_Exercise requirements_
All entries should be copied exactly; the pictures stay out.

_Data provided_
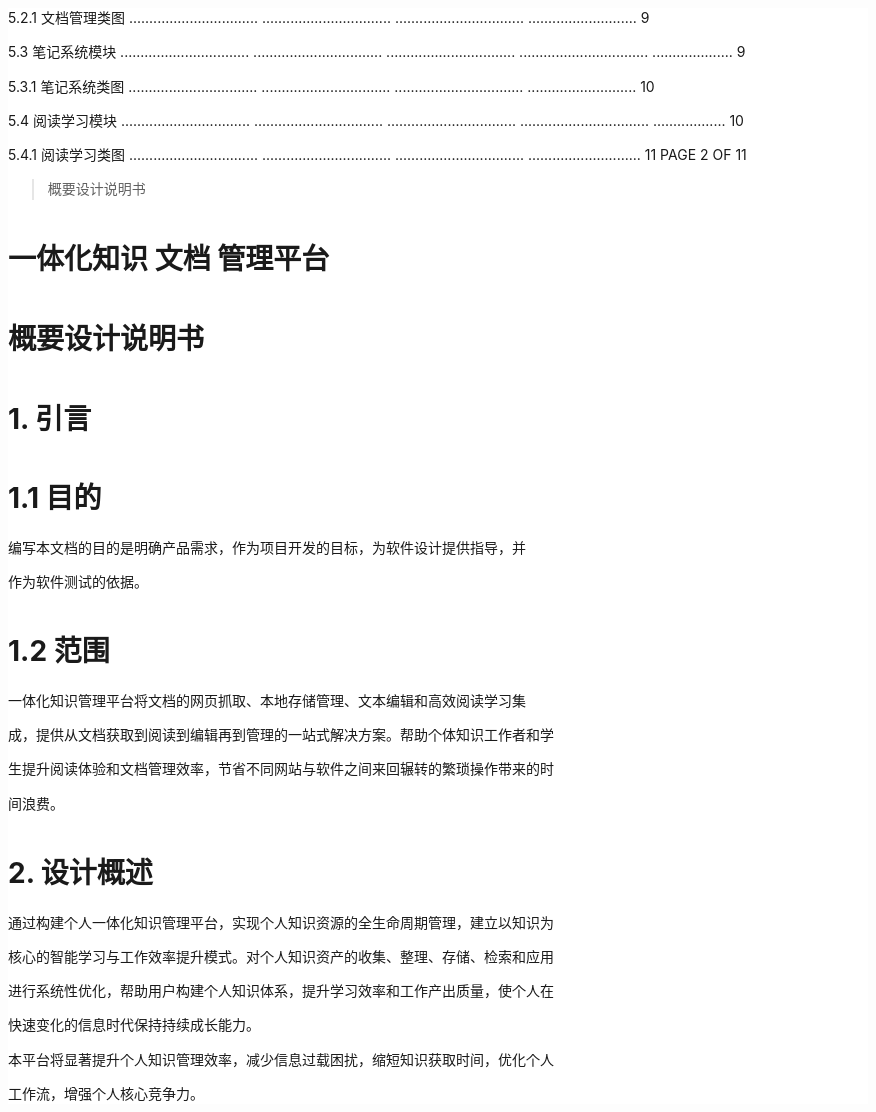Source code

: 5.2.1  文档管理类图  ................................ ................................ ................................ ...........................  9

5.3  笔记系统模块  ................................ ................................ ................................ ................................ ....................  9

5.3.1  笔记系统类图  ................................ ................................ ................................ ...........................  10 

5.4  阅读学习模块  ................................ ................................ ................................ ................................ ..................  10 

5.4.1  阅读学习类图  ................................ ................................ ................................ ............................ 11 PAGE 2 OF 11 

> 概要设计说明书

# 一体化知识 文档 管理平台 

# 概要设计说明书 

# 1.  引言 

# 1.1  目的 

编写本文档的目的是明确产品需求，作为项目开发的目标，为软件设计提供指导，并 

作为软件测试的依据。 

# 1.2  范围 

一体化知识管理平台将文档的网页抓取、本地存储管理、文本编辑和高效阅读学习集 

成，提供从文档获取到阅读到编辑再到管理的一站式解决方案。帮助个体知识工作者和学 

生提升阅读体验和文档管理效率，节省不同网站与软件之间来回辗转的繁琐操作带来的时 

间浪费。 

# 2.  设计概述 

通过构建个人一体化知识管理平台，实现个人知识资源的全生命周期管理，建立以知识为 

核心的智能学习与工作效率提升模式。对个人知识资产的收集、整理、存储、检索和应用 

进行系统性优化，帮助用户构建个人知识体系，提升学习效率和工作产出质量，使个人在 

快速变化的信息时代保持持续成长能力。 

本平台将显著提升个人知识管理效率，减少信息过载困扰，缩短知识获取时间，优化个人 

工作流，增强个人核心竞争力。 

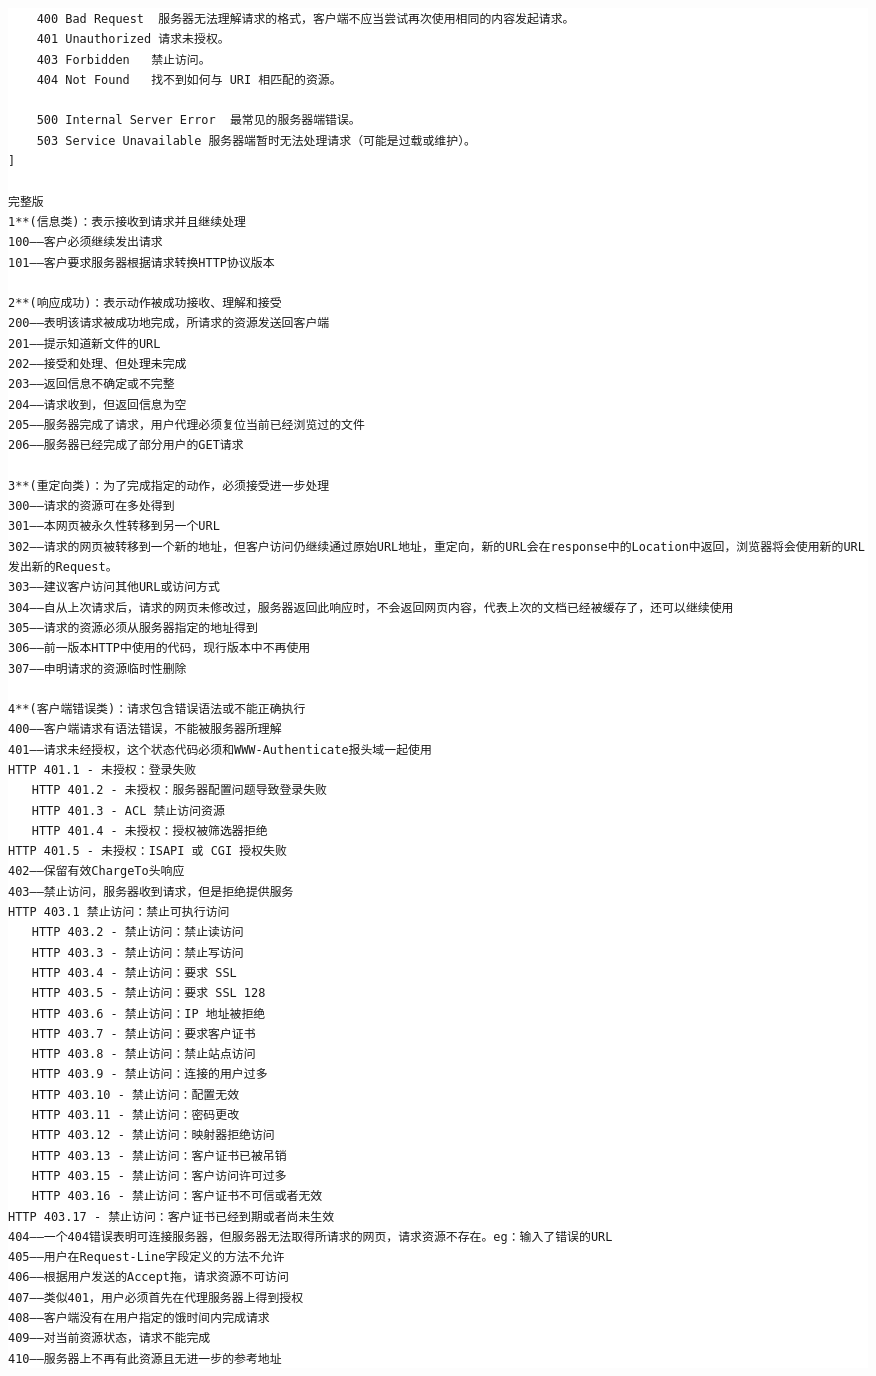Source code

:   		400 Bad Request  服务器无法理解请求的格式，客户端不应当尝试再次使用相同的内容发起请求。
  		401 Unauthorized 请求未授权。
  		403 Forbidden  	禁止访问。
  		404 Not Found  	找不到如何与 URI 相匹配的资源。

  		500 Internal Server Error  最常见的服务器端错误。
  		503 Service Unavailable 服务器端暂时无法处理请求（可能是过载或维护）。
  	]

    完整版
    1**(信息类)：表示接收到请求并且继续处理
  	100——客户必须继续发出请求
  	101——客户要求服务器根据请求转换HTTP协议版本

    2**(响应成功)：表示动作被成功接收、理解和接受
  	200——表明该请求被成功地完成，所请求的资源发送回客户端
  	201——提示知道新文件的URL
  	202——接受和处理、但处理未完成
  	203——返回信息不确定或不完整
  	204——请求收到，但返回信息为空
  	205——服务器完成了请求，用户代理必须复位当前已经浏览过的文件
  	206——服务器已经完成了部分用户的GET请求

    3**(重定向类)：为了完成指定的动作，必须接受进一步处理
  	300——请求的资源可在多处得到
  	301——本网页被永久性转移到另一个URL
  	302——请求的网页被转移到一个新的地址，但客户访问仍继续通过原始URL地址，重定向，新的URL会在response中的Location中返回，浏览器将会使用新的URL发出新的Request。
  	303——建议客户访问其他URL或访问方式
  	304——自从上次请求后，请求的网页未修改过，服务器返回此响应时，不会返回网页内容，代表上次的文档已经被缓存了，还可以继续使用
  	305——请求的资源必须从服务器指定的地址得到
  	306——前一版本HTTP中使用的代码，现行版本中不再使用
  	307——申明请求的资源临时性删除

    4**(客户端错误类)：请求包含错误语法或不能正确执行
  	400——客户端请求有语法错误，不能被服务器所理解
  	401——请求未经授权，这个状态代码必须和WWW-Authenticate报头域一起使用
  	HTTP 401.1 - 未授权：登录失败
  	　　HTTP 401.2 - 未授权：服务器配置问题导致登录失败
  	　　HTTP 401.3 - ACL 禁止访问资源
  	　　HTTP 401.4 - 未授权：授权被筛选器拒绝
  	HTTP 401.5 - 未授权：ISAPI 或 CGI 授权失败
  	402——保留有效ChargeTo头响应
  	403——禁止访问，服务器收到请求，但是拒绝提供服务
  	HTTP 403.1 禁止访问：禁止可执行访问
  	　　HTTP 403.2 - 禁止访问：禁止读访问
  	　　HTTP 403.3 - 禁止访问：禁止写访问
  	　　HTTP 403.4 - 禁止访问：要求 SSL
  	　　HTTP 403.5 - 禁止访问：要求 SSL 128
  	　　HTTP 403.6 - 禁止访问：IP 地址被拒绝
  	　　HTTP 403.7 - 禁止访问：要求客户证书
  	　　HTTP 403.8 - 禁止访问：禁止站点访问
  	　　HTTP 403.9 - 禁止访问：连接的用户过多
  	　　HTTP 403.10 - 禁止访问：配置无效
  	　　HTTP 403.11 - 禁止访问：密码更改
  	　　HTTP 403.12 - 禁止访问：映射器拒绝访问
  	　　HTTP 403.13 - 禁止访问：客户证书已被吊销
  	　　HTTP 403.15 - 禁止访问：客户访问许可过多
  	　　HTTP 403.16 - 禁止访问：客户证书不可信或者无效
  	HTTP 403.17 - 禁止访问：客户证书已经到期或者尚未生效
  	404——一个404错误表明可连接服务器，但服务器无法取得所请求的网页，请求资源不存在。eg：输入了错误的URL
  	405——用户在Request-Line字段定义的方法不允许
  	406——根据用户发送的Accept拖，请求资源不可访问
  	407——类似401，用户必须首先在代理服务器上得到授权
  	408——客户端没有在用户指定的饿时间内完成请求
  	409——对当前资源状态，请求不能完成
  	410——服务器上不再有此资源且无进一步的参考地址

_Expected answer_
Source code

: 5.2.1  文档管理类图  ................................ ................................ ................................ ...........................  9

5.3  笔记系统模块  ................................ ................................ ................................ ................................ ....................  9

5.3.1  笔记系统类图  ................................ ................................ ................................ ...........................  10 

5.4  阅读学习模块  ................................ ................................ ................................ ................................ ..................  10 

5.4.1  阅读学习类图  ................................ ................................ ................................ ............................ 11 PAGE 2 OF 11 

> 概要设计说明书

# 一体化知识 文档 管理平台 

# 概要设计说明书 

# 1.  引言 

# 1.1  目的 

编写本文档的目的是明确产品需求，作为项目开发的目标，为软件设计提供指导，并 

作为软件测试的依据。 

# 1.2  范围 

一体化知识管理平台将文档的网页抓取、本地存储管理、文本编辑和高效阅读学习集 

成，提供从文档获取到阅读到编辑再到管理的一站式解决方案。帮助个体知识工作者和学 

生提升阅读体验和文档管理效率，节省不同网站与软件之间来回辗转的繁琐操作带来的时 

间浪费。 

# 2.  设计概述 

通过构建个人一体化知识管理平台，实现个人知识资源的全生命周期管理，建立以知识为 

核心的智能学习与工作效率提升模式。对个人知识资产的收集、整理、存储、检索和应用 

进行系统性优化，帮助用户构建个人知识体系，提升学习效率和工作产出质量，使个人在 

快速变化的信息时代保持持续成长能力。 

本平台将显著提升个人知识管理效率，减少信息过载困扰，缩短知识获取时间，优化个人 

工作流，增强个人核心竞争力。 

Source code

:   		400 Bad Request  服务器无法理解请求的格式，客户端不应当尝试再次使用相同的内容发起请求。
  		401 Unauthorized 请求未授权。
  		403 Forbidden  	禁止访问。
  		404 Not Found  	找不到如何与 URI 相匹配的资源。

  		500 Internal Server Error  最常见的服务器端错误。
  		503 Service Unavailable 服务器端暂时无法处理请求（可能是过载或维护）。
  	]

    完整版
    1**(信息类)：表示接收到请求并且继续处理
  	100——客户必须继续发出请求
  	101——客户要求服务器根据请求转换HTTP协议版本

    2**(响应成功)：表示动作被成功接收、理解和接受
  	200——表明该请求被成功地完成，所请求的资源发送回客户端
  	201——提示知道新文件的URL
  	202——接受和处理、但处理未完成
  	203——返回信息不确定或不完整
  	204——请求收到，但返回信息为空
  	205——服务器完成了请求，用户代理必须复位当前已经浏览过的文件
  	206——服务器已经完成了部分用户的GET请求

    3**(重定向类)：为了完成指定的动作，必须接受进一步处理
  	300——请求的资源可在多处得到
  	301——本网页被永久性转移到另一个URL
  	302——请求的网页被转移到一个新的地址，但客户访问仍继续通过原始URL地址，重定向，新的URL会在response中的Location中返回，浏览器将会使用新的URL发出新的Request。
  	303——建议客户访问其他URL或访问方式
  	304——自从上次请求后，请求的网页未修改过，服务器返回此响应时，不会返回网页内容，代表上次的文档已经被缓存了，还可以继续使用
  	305——请求的资源必须从服务器指定的地址得到
  	306——前一版本HTTP中使用的代码，现行版本中不再使用
  	307——申明请求的资源临时性删除

    4**(客户端错误类)：请求包含错误语法或不能正确执行
  	400——客户端请求有语法错误，不能被服务器所理解
  	401——请求未经授权，这个状态代码必须和WWW-Authenticate报头域一起使用
  	HTTP 401.1 - 未授权：登录失败
  	　　HTTP 401.2 - 未授权：服务器配置问题导致登录失败
  	　　HTTP 401.3 - ACL 禁止访问资源
  	　　HTTP 401.4 - 未授权：授权被筛选器拒绝
  	HTTP 401.5 - 未授权：ISAPI 或 CGI 授权失败
  	402——保留有效ChargeTo头响应
  	403——禁止访问，服务器收到请求，但是拒绝提供服务
  	HTTP 403.1 禁止访问：禁止可执行访问
  	　　HTTP 403.2 - 禁止访问：禁止读访问
  	　　HTTP 403.3 - 禁止访问：禁止写访问
  	　　HTTP 403.4 - 禁止访问：要求 SSL
  	　　HTTP 403.5 - 禁止访问：要求 SSL 128
  	　　HTTP 403.6 - 禁止访问：IP 地址被拒绝
  	　　HTTP 403.7 - 禁止访问：要求客户证书
  	　　HTTP 403.8 - 禁止访问：禁止站点访问
  	　　HTTP 403.9 - 禁止访问：连接的用户过多
  	　　HTTP 403.10 - 禁止访问：配置无效
  	　　HTTP 403.11 - 禁止访问：密码更改
  	　　HTTP 403.12 - 禁止访问：映射器拒绝访问
  	　　HTTP 403.13 - 禁止访问：客户证书已被吊销
  	　　HTTP 403.15 - 禁止访问：客户访问许可过多
  	　　HTTP 403.16 - 禁止访问：客户证书不可信或者无效
  	HTTP 403.17 - 禁止访问：客户证书已经到期或者尚未生效
  	404——一个404错误表明可连接服务器，但服务器无法取得所请求的网页，请求资源不存在。eg：输入了错误的URL
  	405——用户在Request-Line字段定义的方法不允许
  	406——根据用户发送的Accept拖，请求资源不可访问
  	407——类似401，用户必须首先在代理服务器上得到授权
  	408——客户端没有在用户指定的饿时间内完成请求
  	409——对当前资源状态，请求不能完成
  	410——服务器上不再有此资源且无进一步的参考地址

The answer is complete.